Tag Archives: conflict

Words of Wisdom: Raising the Bar on Council Culture, Dr. Robert Zuber

7 Jan

Wise

Science is organized knowledge. Wisdom is organized life. Immanuel Kant

It’s easier to resist at the beginning than at the end. Leonardo da Vinci

The less you talk, the more you’re listened to. Pauline Phillips

Never interrupt someone doing what you said couldn’t be done. Amelia Earhart

If you only have a hammer, you tend to see every problem as a nail. Abraham Maslow

It’s early on a frigid Sunday in New York, the sort of morning that gives one a new appreciation for hibernation – slowing down the collective metabolism for a season to refresh and restore beyond the bitter elements; but in our case also to reflect on how we ourselves and the institutions we interact with can better fulfill our collective responsibilities.

The UN has been quiet this week, not quite hibernating, but certainly rebooting what had become by mid-December some badly frayed circuits.  The one significant exception was Friday’s “emergency” meeting in the Security Council called for by the US.   The meeting seemed less about how Iran is treating its demonstrators (the alleged and controversial topic of this first session under Kazakhstan’s presidency) and more about undermining confidence in the JCPOA – the Security Council endorsed agreement to restrict Iran’s development of its own nuclear weapons program.

The US has in the recent past used the Security Council as a platform to undercut the credibility of Iran – not only as an alleged sponsor of regional terror but as a state thus incapable of fulfilling agreements such as those embodied in the JCPOA.   The rationale appears to be that if Iran cannot be trusted in all things, it cannot be trusted in this thing either; in this instance despite the firm conviction of the IAEA that Iran is in compliance with its JCPOA obligations, a conviction which is accepted by most Council members including US “allies” France and the United Kingdom.

* **Activity 1**
Give the entries, from their first line through the line containing "аболеваний возникает так" (both included), as a Markdown table with the columns Row and Line, numbering each line and leaving out blank lines.
* **Activity 2**
Take the piece on the Security Council meeting about Iran further, starting after its last sentence.

* **Material provided**
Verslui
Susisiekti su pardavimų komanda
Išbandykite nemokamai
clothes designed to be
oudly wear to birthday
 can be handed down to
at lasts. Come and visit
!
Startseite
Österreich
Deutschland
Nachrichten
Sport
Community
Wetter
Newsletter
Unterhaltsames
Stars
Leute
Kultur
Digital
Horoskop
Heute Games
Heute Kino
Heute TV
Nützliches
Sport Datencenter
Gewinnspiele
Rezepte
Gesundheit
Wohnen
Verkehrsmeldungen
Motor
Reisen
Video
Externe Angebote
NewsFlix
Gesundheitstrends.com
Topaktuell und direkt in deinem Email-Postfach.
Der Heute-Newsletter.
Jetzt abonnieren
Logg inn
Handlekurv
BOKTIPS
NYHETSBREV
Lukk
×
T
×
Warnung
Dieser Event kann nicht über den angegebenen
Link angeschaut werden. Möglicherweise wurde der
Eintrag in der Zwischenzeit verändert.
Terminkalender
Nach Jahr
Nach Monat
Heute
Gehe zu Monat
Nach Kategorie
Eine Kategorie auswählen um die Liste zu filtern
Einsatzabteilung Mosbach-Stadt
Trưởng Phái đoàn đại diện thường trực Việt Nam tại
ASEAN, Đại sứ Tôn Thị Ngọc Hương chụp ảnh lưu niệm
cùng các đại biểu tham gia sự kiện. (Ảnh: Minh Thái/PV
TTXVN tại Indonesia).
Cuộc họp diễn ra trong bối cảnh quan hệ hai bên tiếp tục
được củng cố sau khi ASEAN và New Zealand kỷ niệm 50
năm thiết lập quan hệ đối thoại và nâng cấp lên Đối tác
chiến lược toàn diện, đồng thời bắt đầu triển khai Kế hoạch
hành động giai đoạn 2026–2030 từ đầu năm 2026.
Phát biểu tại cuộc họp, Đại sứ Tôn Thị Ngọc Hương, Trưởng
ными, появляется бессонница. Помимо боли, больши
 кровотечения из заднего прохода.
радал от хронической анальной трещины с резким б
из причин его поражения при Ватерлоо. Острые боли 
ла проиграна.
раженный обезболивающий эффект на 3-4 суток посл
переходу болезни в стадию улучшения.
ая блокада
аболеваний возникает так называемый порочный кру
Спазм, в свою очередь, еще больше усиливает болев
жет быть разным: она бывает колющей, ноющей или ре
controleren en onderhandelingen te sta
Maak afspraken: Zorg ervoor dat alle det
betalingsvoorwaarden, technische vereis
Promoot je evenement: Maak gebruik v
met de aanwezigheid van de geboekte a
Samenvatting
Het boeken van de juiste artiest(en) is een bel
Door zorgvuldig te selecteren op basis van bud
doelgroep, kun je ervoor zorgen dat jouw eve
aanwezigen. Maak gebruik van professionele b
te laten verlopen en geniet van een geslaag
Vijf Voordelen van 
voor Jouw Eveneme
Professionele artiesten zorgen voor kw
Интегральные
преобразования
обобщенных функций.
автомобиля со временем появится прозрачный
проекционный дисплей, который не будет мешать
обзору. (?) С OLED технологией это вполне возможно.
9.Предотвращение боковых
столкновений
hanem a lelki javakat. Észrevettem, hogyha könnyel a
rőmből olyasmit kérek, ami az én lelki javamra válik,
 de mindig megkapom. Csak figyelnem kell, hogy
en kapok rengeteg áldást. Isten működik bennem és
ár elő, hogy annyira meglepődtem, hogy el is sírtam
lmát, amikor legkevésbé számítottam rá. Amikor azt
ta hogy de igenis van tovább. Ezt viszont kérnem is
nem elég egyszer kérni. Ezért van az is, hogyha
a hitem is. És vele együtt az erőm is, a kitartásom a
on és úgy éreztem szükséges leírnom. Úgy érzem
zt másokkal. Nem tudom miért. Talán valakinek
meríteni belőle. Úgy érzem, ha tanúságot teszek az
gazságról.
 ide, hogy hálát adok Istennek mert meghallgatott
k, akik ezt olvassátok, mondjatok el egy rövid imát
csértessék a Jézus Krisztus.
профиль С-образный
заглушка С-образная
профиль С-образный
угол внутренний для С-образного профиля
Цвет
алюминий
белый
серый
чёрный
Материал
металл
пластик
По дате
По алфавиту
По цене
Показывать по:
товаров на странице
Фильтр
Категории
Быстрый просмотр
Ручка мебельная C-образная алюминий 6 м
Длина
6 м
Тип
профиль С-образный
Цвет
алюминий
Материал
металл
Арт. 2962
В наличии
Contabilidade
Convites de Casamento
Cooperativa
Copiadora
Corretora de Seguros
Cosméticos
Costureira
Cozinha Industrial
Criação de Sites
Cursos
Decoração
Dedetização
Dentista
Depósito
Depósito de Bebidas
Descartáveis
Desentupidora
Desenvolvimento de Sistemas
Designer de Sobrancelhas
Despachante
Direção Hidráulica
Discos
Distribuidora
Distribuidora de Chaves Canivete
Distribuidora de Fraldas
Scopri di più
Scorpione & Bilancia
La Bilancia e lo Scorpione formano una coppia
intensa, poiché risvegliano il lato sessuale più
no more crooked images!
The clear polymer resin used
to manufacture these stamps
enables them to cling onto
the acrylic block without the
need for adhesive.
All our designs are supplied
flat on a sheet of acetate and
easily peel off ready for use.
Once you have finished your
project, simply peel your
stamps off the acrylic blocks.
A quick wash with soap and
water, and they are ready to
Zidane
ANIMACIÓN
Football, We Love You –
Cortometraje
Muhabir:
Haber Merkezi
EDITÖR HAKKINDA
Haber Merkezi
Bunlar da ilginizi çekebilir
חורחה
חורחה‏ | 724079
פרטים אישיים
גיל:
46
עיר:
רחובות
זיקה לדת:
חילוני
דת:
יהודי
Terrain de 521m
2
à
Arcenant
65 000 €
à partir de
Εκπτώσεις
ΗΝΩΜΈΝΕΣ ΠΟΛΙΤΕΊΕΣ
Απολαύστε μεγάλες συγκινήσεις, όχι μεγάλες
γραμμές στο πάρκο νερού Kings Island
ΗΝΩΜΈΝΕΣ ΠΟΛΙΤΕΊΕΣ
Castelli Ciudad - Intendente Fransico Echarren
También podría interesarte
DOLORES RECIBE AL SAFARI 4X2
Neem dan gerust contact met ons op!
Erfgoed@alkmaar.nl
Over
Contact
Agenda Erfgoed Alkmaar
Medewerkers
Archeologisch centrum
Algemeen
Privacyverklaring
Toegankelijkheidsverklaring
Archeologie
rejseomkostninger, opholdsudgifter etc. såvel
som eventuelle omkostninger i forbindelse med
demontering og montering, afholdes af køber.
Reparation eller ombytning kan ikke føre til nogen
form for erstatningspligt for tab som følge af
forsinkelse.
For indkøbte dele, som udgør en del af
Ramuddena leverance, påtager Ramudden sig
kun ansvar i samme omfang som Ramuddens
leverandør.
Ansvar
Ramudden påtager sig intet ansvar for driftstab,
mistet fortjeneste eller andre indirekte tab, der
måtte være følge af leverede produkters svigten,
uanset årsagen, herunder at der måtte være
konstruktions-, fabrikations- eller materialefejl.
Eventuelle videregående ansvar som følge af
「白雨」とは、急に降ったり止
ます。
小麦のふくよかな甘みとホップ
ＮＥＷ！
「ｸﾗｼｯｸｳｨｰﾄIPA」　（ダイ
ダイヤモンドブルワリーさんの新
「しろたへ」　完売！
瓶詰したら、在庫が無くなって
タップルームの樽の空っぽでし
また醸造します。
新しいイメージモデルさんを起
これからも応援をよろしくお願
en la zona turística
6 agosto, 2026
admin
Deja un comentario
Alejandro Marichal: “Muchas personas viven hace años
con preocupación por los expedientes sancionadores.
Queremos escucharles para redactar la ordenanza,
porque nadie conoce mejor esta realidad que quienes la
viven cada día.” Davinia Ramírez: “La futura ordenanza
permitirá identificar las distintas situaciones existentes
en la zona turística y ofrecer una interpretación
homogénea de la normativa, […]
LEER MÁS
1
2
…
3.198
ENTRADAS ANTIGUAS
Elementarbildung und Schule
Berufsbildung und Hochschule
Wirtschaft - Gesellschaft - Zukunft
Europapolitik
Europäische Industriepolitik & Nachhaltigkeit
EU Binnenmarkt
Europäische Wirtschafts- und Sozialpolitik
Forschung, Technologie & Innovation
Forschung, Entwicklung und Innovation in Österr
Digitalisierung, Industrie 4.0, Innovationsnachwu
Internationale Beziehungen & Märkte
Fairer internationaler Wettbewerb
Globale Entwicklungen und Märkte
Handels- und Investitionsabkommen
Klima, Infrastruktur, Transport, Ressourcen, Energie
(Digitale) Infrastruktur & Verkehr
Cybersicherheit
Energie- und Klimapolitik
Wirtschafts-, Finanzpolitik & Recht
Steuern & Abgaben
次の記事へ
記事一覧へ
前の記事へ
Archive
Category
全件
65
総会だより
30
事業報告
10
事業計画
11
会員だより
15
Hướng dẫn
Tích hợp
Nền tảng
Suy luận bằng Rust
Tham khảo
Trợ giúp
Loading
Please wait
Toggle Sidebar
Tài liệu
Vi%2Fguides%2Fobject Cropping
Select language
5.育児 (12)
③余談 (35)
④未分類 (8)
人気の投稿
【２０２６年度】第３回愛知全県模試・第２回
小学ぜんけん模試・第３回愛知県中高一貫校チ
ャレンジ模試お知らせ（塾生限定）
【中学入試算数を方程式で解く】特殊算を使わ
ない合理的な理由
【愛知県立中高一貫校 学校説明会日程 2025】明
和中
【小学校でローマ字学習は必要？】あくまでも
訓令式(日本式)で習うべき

* **Response 1**
| Row | Line |
|---|---|
| 1 | Verslui |
| 2 | Susisiekti su pardavimų komanda |
| 3 | Išbandykite nemokamai |
| 4 | clothes designed to be |
| 5 | oudly wear to birthday |
| 6 |  can be handed down to |
| 7 | at lasts. Come and visit |
| 8 | ! |
| 9 | Startseite |
| 10 | Österreich |
| 11 | Deutschland |
| 12 | Nachrichten |
| 13 | Sport |
| 14 | Community |
| 15 | Wetter |
| 16 | Newsletter |
| 17 | Unterhaltsames |
| 18 | Stars |
| 19 | Leute |
| 20 | Kultur |
| 21 | Digital |
| 22 | Horoskop |
| 23 | Heute Games |
| 24 | Heute Kino |
| 25 | Heute TV |
| 26 | Nützliches |
| 27 | Sport Datencenter |
| 28 | Gewinnspiele |
| 29 | Rezepte |
| 30 | Gesundheit |
| 31 | Wohnen |
| 32 | Verkehrsmeldungen |
| 33 | Motor |
| 34 | Reisen |
| 35 | Video |
| 36 | Externe Angebote |
| 37 | NewsFlix |
| 38 | Gesundheitstrends.com |
| 39 | Topaktuell und direkt in deinem Email-Postfach. |
| 40 | Der Heute-Newsletter. |
| 41 | Jetzt abonnieren |
| 42 | Logg inn |
| 43 | Handlekurv |
| 44 | BOKTIPS |
| 45 | NYHETSBREV |
| 46 | Lukk |
| 47 | × |
| 48 | T |
| 49 | × |
| 50 | Warnung |
| 51 | Dieser Event kann nicht über den angegebenen |
| 52 | Link angeschaut werden. Möglicherweise wurde der |
| 53 | Eintrag in der Zwischenzeit verändert. |
| 54 | Terminkalender |
| 55 | Nach Jahr |
| 56 | Nach Monat |
| 57 | Heute |
| 58 | Gehe zu Monat |
| 59 | Nach Kategorie |
| 60 | Eine Kategorie auswählen um die Liste zu filtern |
| 61 | Einsatzabteilung Mosbach-Stadt |
| 62 | Trưởng Phái đoàn đại diện thường trực Việt Nam tại |
| 63 | ASEAN, Đại sứ Tôn Thị Ngọc Hương chụp ảnh lưu niệm |
| 64 | cùng các đại biểu tham gia sự kiện. (Ảnh: Minh Thái/PV |
| 65 | TTXVN tại Indonesia). |
| 66 | Cuộc họp diễn ra trong bối cảnh quan hệ hai bên tiếp tục |
| 67 | được củng cố sau khi ASEAN và New Zealand kỷ niệm 50 |
| 68 | năm thiết lập quan hệ đối thoại và nâng cấp lên Đối tác |
| 69 | chiến lược toàn diện, đồng thời bắt đầu triển khai Kế hoạch |
| 70 | hành động giai đoạn 2026–2030 từ đầu năm 2026. |
| 71 | Phát biểu tại cuộc họp, Đại sứ Tôn Thị Ngọc Hương, Trưởng |
| 72 | ными, появляется бессонница. Помимо боли, больши |
| 73 |  кровотечения из заднего прохода. |
| 74 | радал от хронической анальной трещины с резким б |
| 75 | из причин его поражения при Ватерлоо. Острые боли  |
| 76 | ла проиграна. |
| 77 | раженный обезболивающий эффект на 3-4 суток посл |
| 78 | переходу болезни в стадию улучшения. |
| 79 | ая блокада |
| 80 | аболеваний возникает так называемый порочный кру |

* **Response 2**
Meetings of this type are particularly frustrating for us; not only because of their “politicized” implications, but also because of the many conflicts that remain unresolved (such as in Yemen and Myanmar) or that, in instances such as Venezuela and Cameroon, barely seem to register on the Council’s scale of concern.  There is little doubt, as noted on Friday by ASG Zerihoun, that some official reactions to the protests in Iran were excessively violent, a matter of serious interest for Council members beyond the US, which itself had been accused of “grotesque intervention” by Iranian authorities.  But “serious interest” does not in itself justify an “emergency meeting” of the Council, nor does the hostile rhetoric focused on Iran’s at-times misguided policy decisions and human rights performance justify stubborn skepticism regarding Iran’s JCPOA-related compliance.  And it certainly does not justify time taken from interrogating and addressing other looming sites of violent conflict.

Honestly, it felt a bit jarring to emerge from a brief time of winter reflection into the midst of a Council discussion that frankly appeared more than anything else to be lacking in basic wisdom.  Jarring, but not a huge surprise. Council discussions are often more about scoring political points and feeling out the political limitations of national preferences than about full disclosures of national interest, placing policy preferences in their proper context, or the “clear-headed analysis” urged by new Security Council member Peru.

Indeed, wisdom seems to have become a largely discredited phenomenon in policy, in part because more claim it for themselves than exhibit its fruits and in part because of our tendency to keep things discrete – our personal lives from our professional lives, our politics from their personal and real-world implications.  Wisdom is born of experience but is not hostage to experience.   As implied by the quotations above, wisdom is about holding relevant things together, cultivating a long and engaged attention span, exercising self-restraint during times of stress or temptation,  seeing a bigger and richer picture, keeping our bearings when so many around us are losing their own.  It is about describing the (sometimes grave) obstacles in front of us and persistently calling attention to our collective responsibilities, especially to those who are distracted by less urgent matters.  It means talking less and listening more while ensuring that the words we employ have impact beyond their ability to brand preferences and manipulate outcomes.  Especially in the Council’s context, wisdom is about taking preventive measures to resist the outbreak of conflict which can minimize the need for remedial measures in conflict’s aftermath. It implies refraining from a preoccupation with one grievance such that our duty to identify and address grievances of equal or greater significance is compromised.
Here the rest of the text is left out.